Judging by the specs, the distinguishing trait of the VW192C is that it supports dynamic contrast – this contrast ratio is declared in the specs. To remind you, the point of dynamic contrast technology is in the monitor automatically making the matrix brightness higher or lower depending on the predominance of lights or darks in the current picture. The resulting value of dynamic contrast is calculated as the ordinary contrast ratio multiplied by the brightness adjustment range in that mode. The dynamic contrast mode is meant for watching movies. It can hardly be good for games (for example, you are standing in a dark passage, but the monitor lowers the brightness even more and you can’t see anything at all) and absolutely useless for work.
The declared viewing angles are rather large. As usual, you should not be confused by these numbers. The monitor darkens just like any other TN-based model if you take a look at it from below. The big numbers in the specs are due to the relaxed measurement method (with a reduction of the contrast ratio to 5:1).

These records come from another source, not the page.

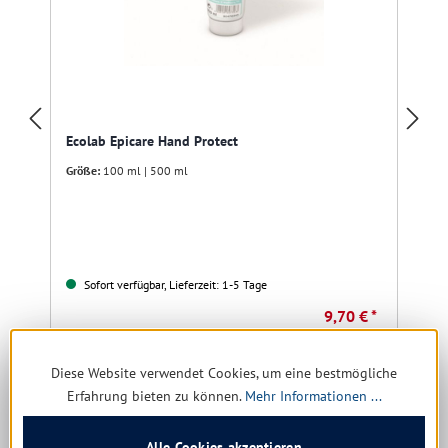
Ecolab Epicare Hand Protect
Größe:
100 ml | 500 ml
Sofort verfügbar, Lieferzeit: 1-5 Tage
9,70 € *
12,63 €
(23.2% gespart)
Diese Website verwendet Cookies, um eine bestmögliche
Details
Erfahrung bieten zu können.
Mehr Informationen ...
Alle Cookies akzeptieren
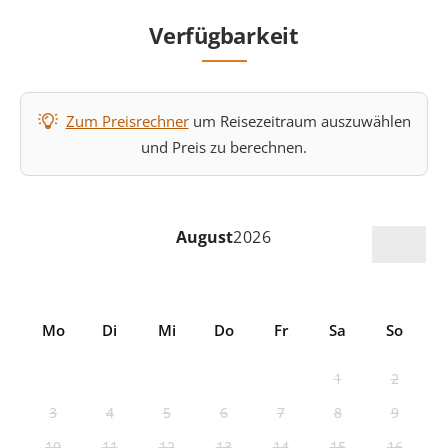
Verfügbarkeit
Zum Preisrechner
um Reisezeitraum auszuwählen
und Preis zu berechnen.
August
2026
Mo
Di
Mi
Do
Fr
Sa
So
1
2
3
4
5
6
7
8
9
10
11
12
13
14
15
16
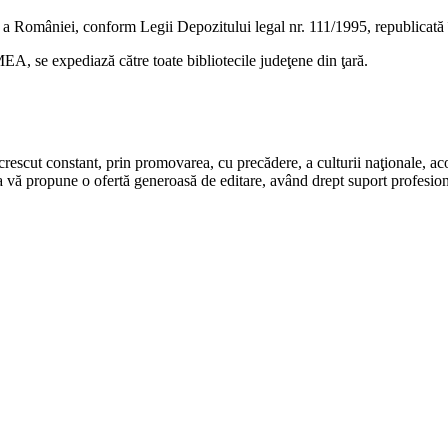
 a României, conform Legii Depozitului legal nr. 111/1995, republicată
A, se expediază către toate bibliotecile judeţene din ţară.
rescut constant, prin promovarea, cu precădere, a culturii naţionale, aco
 vă propune o ofertă generoasă de editare, având drept suport profesion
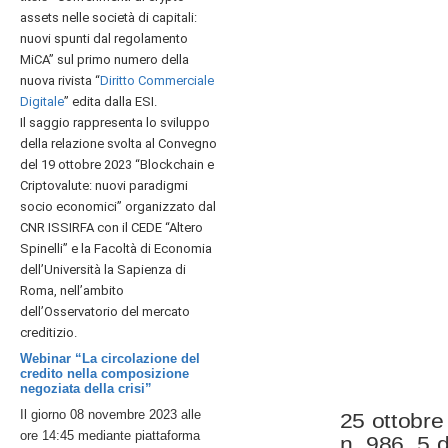
assets nelle società di capitali:
nuovi spunti dal regolamento
MiCA” sul
primo numero della
nuova rivista “
Diritto Commerciale
Digitale
” edita dalla ESI.
Il saggio rappresenta lo sviluppo
della relazione svolta al Convegno
del 19 ottobre 2023 “Blockchain e
Criptovalute: nuovi paradigmi
socio economici” organizzato dal
CNR ISSIRFA con il CEDE “Altero
Spinelli” e la Facoltà di Economia
dell’Università la Sapienza di
Roma, nell’ambito
dell’Osservatorio del mercato
creditizio.
Webinar “La circolazione del
credito nella composizione
negoziata della crisi”
Il giorno 08 novembre 2023 alle
25 ottobr
ore 14:45 mediante piattaforma
n. 986, 5 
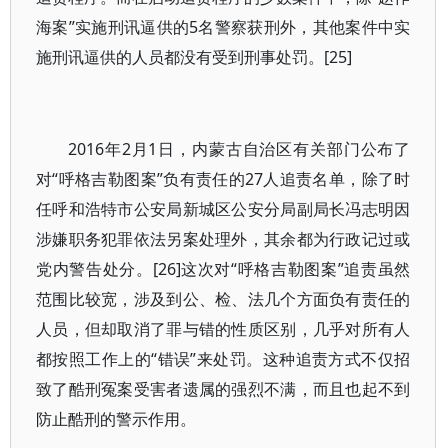
海案”实施刑讯逼供的5名警察获刑外，其他案件中实
施刑讯逼供的人员都没有受到刑事处罚。[25]
2016年2月1日，内蒙古自治区有关部门公布了
对“呼格吉勒图案”负有责任的27人追责名单，除了时
任呼和浩特市公安局新城区公安分局副局长冯志明因
涉嫌职务犯罪依法另案处理外，其余都为行政记过或
党内警告处分。[26]这次对“呼格吉勒图案”追责虽然
范围比较宽，涉及到公、检、法几个方面负有责任的
人员，但却取消了罪与错的性质区别，几乎对所有人
都按照工作上的“错误”来处罚。这种追责方式不仅招
致了酷刑冤案受害者遗属的强烈不满，而且也起不到
防止酷刑的警示作用。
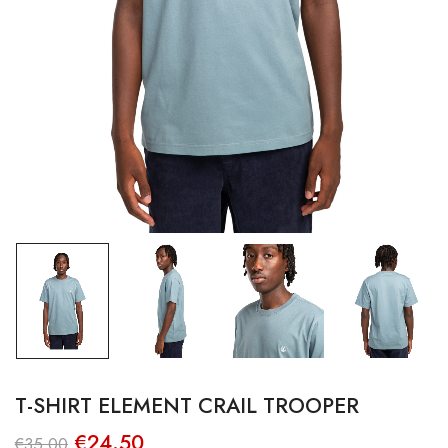
T-SHIRT ELEMENT CRAIL TROOPER
O
O
€
24.50
€
35.00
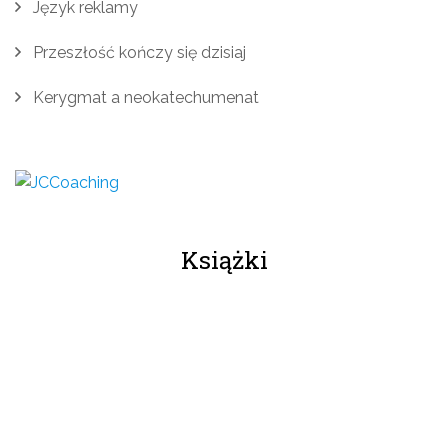
Język reklamy
Przeszłość kończy się dzisiaj
Kerygmat a neokatechumenat
Książki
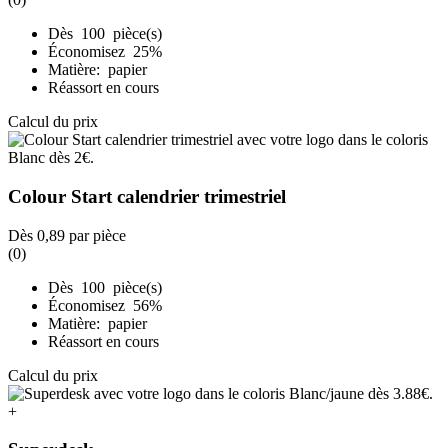
Dès 100 pièce(s)
Économisez 25%
Matière: papier
Réassort en cours
Calcul du prix
Colour Start calendrier trimestriel
Dès
0,89
par pièce
(0)
Dès 100 pièce(s)
Économisez 56%
Matière: papier
Réassort en cours
Calcul du prix
+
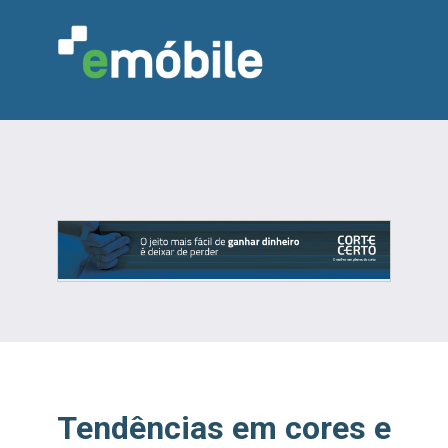
VAREJO
INDÚSTRIA
MARCENARIA
DESIGN & DECORAÇÃO
INDICADORES
FEIRAS
NOTÍCIAS
Tendências em cores e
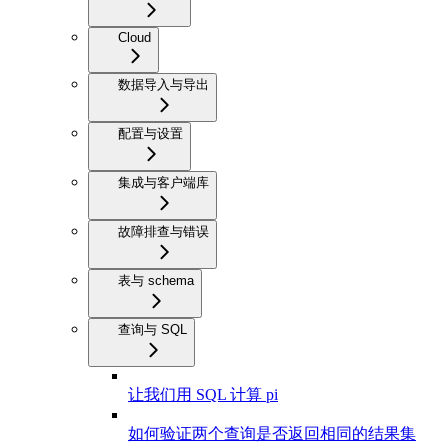
Cloud
数据导入与导出
配置与设置
集成与客户端库
故障排查与错误
表与 schema
查询与 SQL
让我们用 SQL 计算 pi
如何验证两个查询是否返回相同的结果集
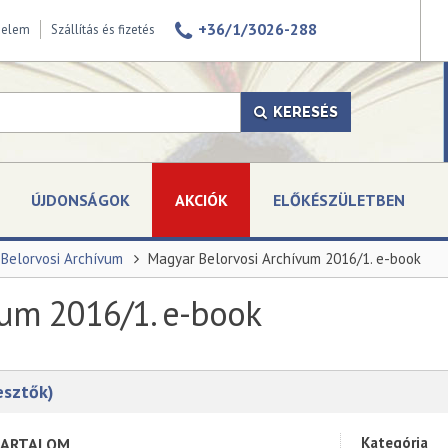
+36/1/3026-288
delem
Szállítás és fizetés
KERESÉS
ÚJDONSÁGOK
AKCIÓK
ELŐKÉSZÜLETBEN
Belorvosi Archívum
Magyar Belorvosi Archívum 2016/1. e-book
vum 2016/1. e-book
esztők)
Kategória
ARTALOM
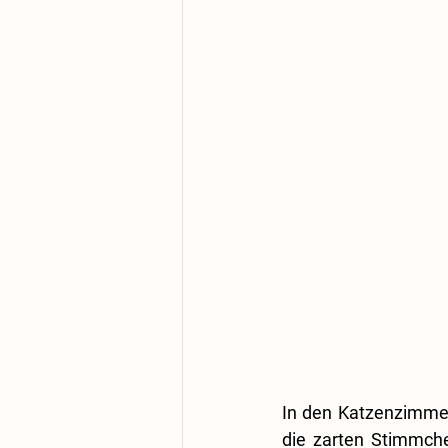
In den Katzenzimmer
die zarten Stimmche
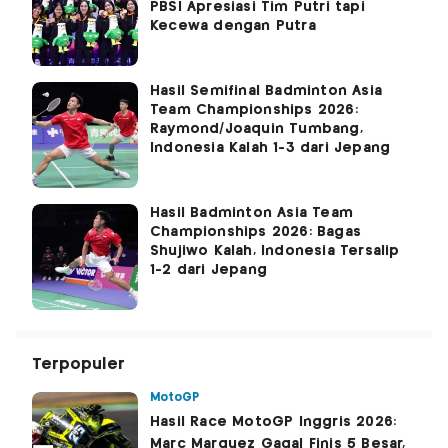
PBSI Apresiasi Tim Putri tapi
Kecewa dengan Putra
Hasil Semifinal Badminton Asia
Team Championships 2026:
Raymond/Joaquin Tumbang,
Indonesia Kalah 1-3 dari Jepang
Hasil Badminton Asia Team
Championships 2026: Bagas
Shujiwo Kalah, Indonesia Tersalip
1-2 dari Jepang
Terpopuler
MotoGP
Hasil Race MotoGP Inggris 2026:
Marc Marquez Gagal Finis 5 Besar,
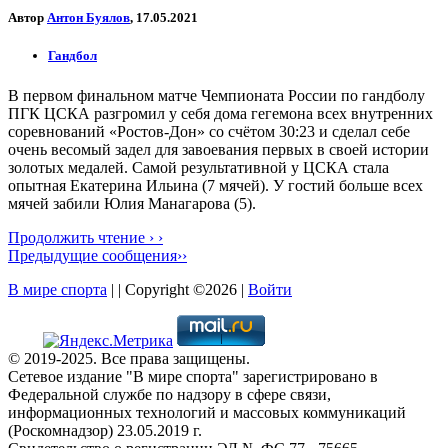
Автор
Антон Буялов
, 17.05.2021
Гандбол
В первом финальном матче Чемпионата России по гандболу
ПГК ЦСКА разгромил у себя дома гегемона всех внутренних
соревнований «Ростов-Дон» со счётом 30:23 и сделал себе
очень весомый задел для завоевания первых в своей истории
золотых медалей. Самой результативной у ЦСКА стала
опытная Екатерина Ильина (7 мячей). У гостий больше всех
мячей забили Юлия Манагарова (5).
Продолжить чтение › ›
Предыдущие сообщения››
В мире спорта
| | Copyright ©2026 |
Войти
© 2019-2025. Все права защищены.
Сетевое издание "В мире спорта" зарегистрировано в
Федеральной службе по надзору в сфере связи,
информационных технологий и массовых коммуникаций
(Роскомнадзор) 23.05.2019 г.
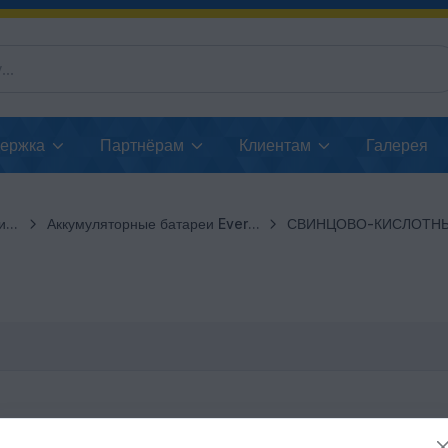
держка
Партнёрам
Клиентам
Галерея
ии
Аккумуляторные батареи EverExceed
СВИНЦОВО-КИСЛОТН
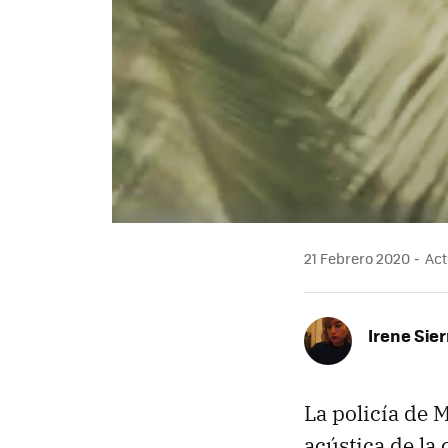
21 Febrero 2020
Act
Irene Sier
La policía de
acústica de la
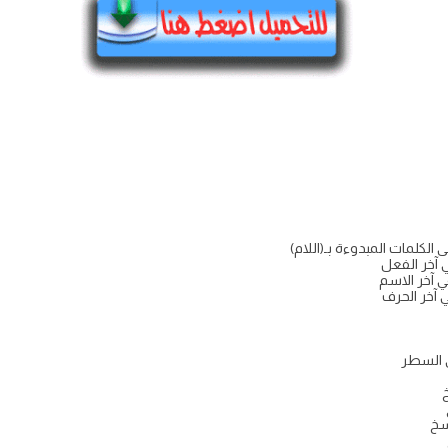
 الكلمات المبدوءة بـ(اللام)
في آخر الفعل
في آخر الاسم
ي آخر الحرف
ى السطر
خ
سخ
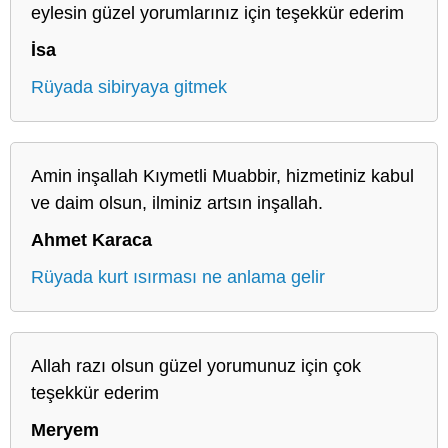
eylesin güzel yorumlarınız için teşekkür ederim
İsa
Rüyada sibiryaya gitmek
Amin inşallah Kıymetli Muabbir, hizmetiniz kabul
ve daim olsun, ilminiz artsın inşallah.
Ahmet Karaca
Rüyada kurt ısırması ne anlama gelir
Allah razı olsun güzel yorumunuz için çok
teşekkür ederim
Meryem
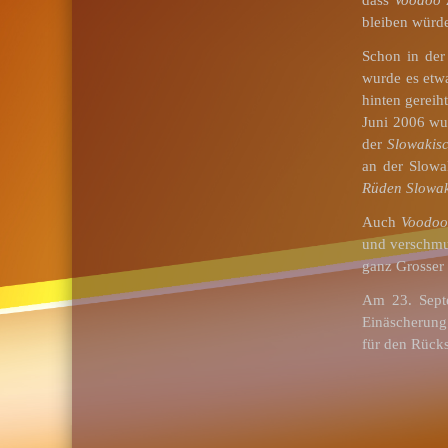
bleiben würd
Schon in der
wurde es etw
hinten gereih
Juni 2006 w
der
Slowakis
an der Slow
Rüden Slowak
Auch
Voodoo
und verschmus
ganz Grosser 
Am 23. Sept
Einäscherung
für den Rück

The monitor’s exterior should be familiar to everyone who has seen any model from this ASUS series. It is an elegant dark-gray plastic case with a charming bright strip at the bottom of the front panel and a glossy coating of the matrix. As opposed to the above-discussed Acer, the VW192C is going to look good at home as well as in the office. Unfortunately, the glossy matrix, although it looks pretty and increases contrast, may become a problem as it reflects everything in front of the monitor. A bright source of light will become a distracting and irritating flare on the screen.
The simple plastic stand allows you to adjust the tilt of the screen. You can use the holes under the sticker on the back of the case to replace the stand with a VESA-compatible mount.
You can find the following connectors under the cover at the bottom of the back panel: analog and digital inputs, a connector of the integrated power adapter, and an audio input for the built-in speakers. A microphone connector is missing, though.
The control buttons are lined up in a narrow strip at the bottom right of the front panel. They are made from ordinary plastic painted the color of the case and are accompanied with easily readable icons. The Power button is the same shape as the others, but its position at the end of the row of buttons prevents you from pressing it accidentally (as opposed to when the Power button is fitted in between the others).
Quick access is provided to the sound volume and brightness settings and to the Splendid feature (factory-set profiles varying in brightness, contrast and color reproduction). When you press and hold the Splendid button for a few seconds, the automatic adjustment of analog signal is performed.
This is ASUS’s standard menu with all of its characteristics drawbacks. It doesn’t remember the last option you change and always opens up on the Splendid tab although this feature can be accessed by means of a quick button. The lack of an instant-access button to select the signal source is unhandy as you have to move quite a lot through the menu to find this option.